Dari kegitan tersebut kita dapat mengamati, kegiatan tersebut dilakukan secara mendalam sebagai nilai nilai luhur yang sangat dijunjung tinggi oleh masyarkat. Kegiatan tersebut merupakan bentuk suatu akulturasi nilai nilai keislaman masyarakat dengan keyakinan animisme-dinamisme dan hindu-budha jaman dulu. Nilai keislaman terdapat pada bacaan bacaan yang dilantunkan, serta shalawat juga kerap kali dilalntunkan, nilai animism-dinamisme dan hindu-budha terdapat pada proses pemakaian sesaji sesaji.

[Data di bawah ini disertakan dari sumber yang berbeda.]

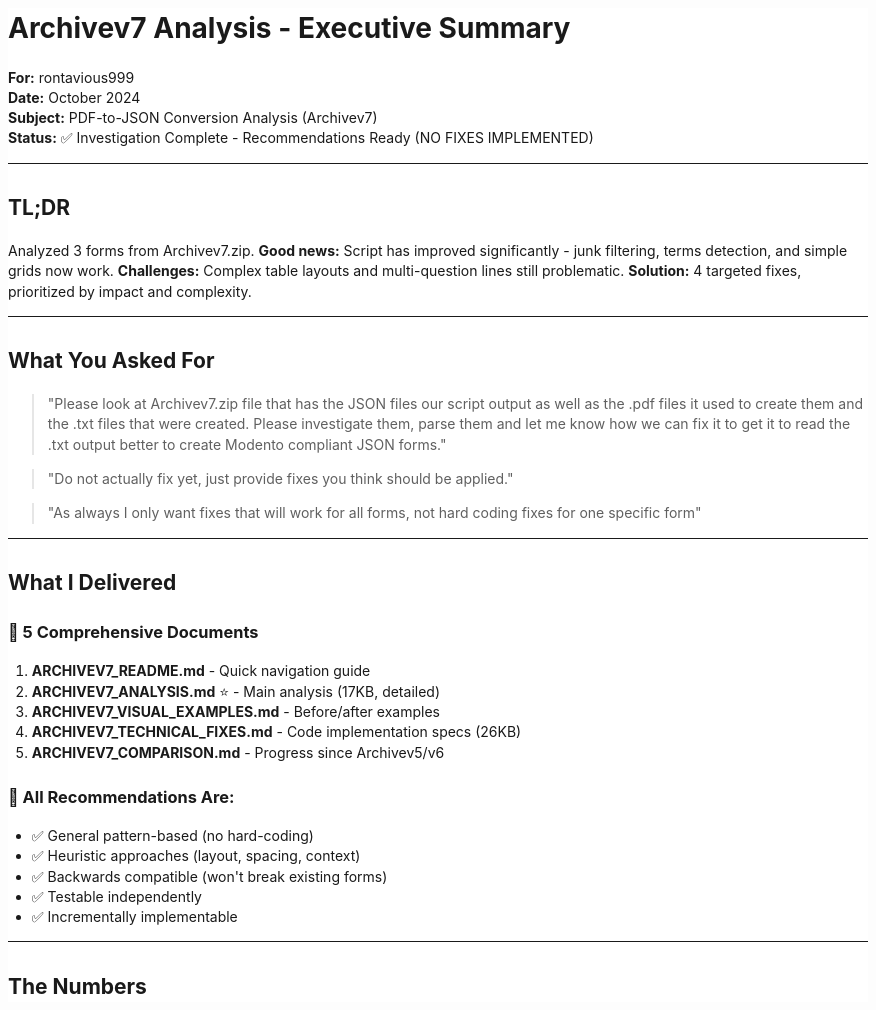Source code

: # Archivev7 Analysis - Executive Summary

**For:** rontavious999  
**Date:** October 2024  
**Subject:** PDF-to-JSON Conversion Analysis (Archivev7)  
**Status:** ✅ Investigation Complete - Recommendations Ready (NO FIXES IMPLEMENTED)

---

## TL;DR

Analyzed 3 forms from Archivev7.zip. **Good news:** Script has improved significantly - junk filtering, terms detection, and simple grids now work. **Challenges:** Complex table layouts and multi-question lines still problematic. **Solution:** 4 targeted fixes, prioritized by impact and complexity.

---

## What You Asked For

> "Please look at Archivev7.zip file that has the JSON files our script output as well as the .pdf files it used to create them and the .txt files that were created. Please investigate them, parse them and let me know how we can fix it to get it to read the .txt output better to create Modento compliant JSON forms."

> "Do not actually fix yet, just provide fixes you think should be applied."

> "As always I only want fixes that will work for all forms, not hard coding fixes for one specific form"

---

## What I Delivered

### 📄 5 Comprehensive Documents

1. **ARCHIVEV7_README.md** - Quick navigation guide
2. **ARCHIVEV7_ANALYSIS.md** ⭐ - Main analysis (17KB, detailed)
3. **ARCHIVEV7_VISUAL_EXAMPLES.md** - Before/after examples
4. **ARCHIVEV7_TECHNICAL_FIXES.md** - Code implementation specs (26KB)
5. **ARCHIVEV7_COMPARISON.md** - Progress since Archivev5/v6

### 🎯 All Recommendations Are:
- ✅ General pattern-based (no hard-coding)
- ✅ Heuristic approaches (layout, spacing, context)
- ✅ Backwards compatible (won't break existing forms)
- ✅ Testable independently
- ✅ Incrementally implementable

---

## The Numbers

Kegiatan tersebut merupakan prosesi sakral dan mengandung nilai nilai kewajiban bagi kalangan masyarakat. Bila tidak dilangsungkan maka akan mendapat feedback tertentu. Acara tersebut dimulai sekitar tahun 1817 ketika pemerintahan Adipati Cakrawerdaya III, beberapa tahun sempat diberhentikan namun kembali diadakan kembali ketika kepemimpinan Bupati Poedjono sekitar tahun 1982. Dan akhirnya sampai sekarangpun prosesi tersebut rutin diadakan setiap bulan Muharam atau Sura. Sebenarnya prosesi tersebut juga sedikit menimbulkan pro dan kontra, terlebih bagi mereka mereka yang religious. Mereka menganggap prosesi tersebut menjadi sesuatu yang berbau akan syirik, yaitu menduakan Tuhan. Namun para masyarakat yang setia pada prosesi tersebut hanya menganggapnya angina lalu. Sekitar tahun 2011 pernh ada kejadian kapal meledak ketika acara sedekah laut, sedikitnya 17 orang penumpang kapal yang bermaksud menyaksikan menjadi korban. Namun kejadian itu tidak membatalkan prosesi Ssedekah Laut.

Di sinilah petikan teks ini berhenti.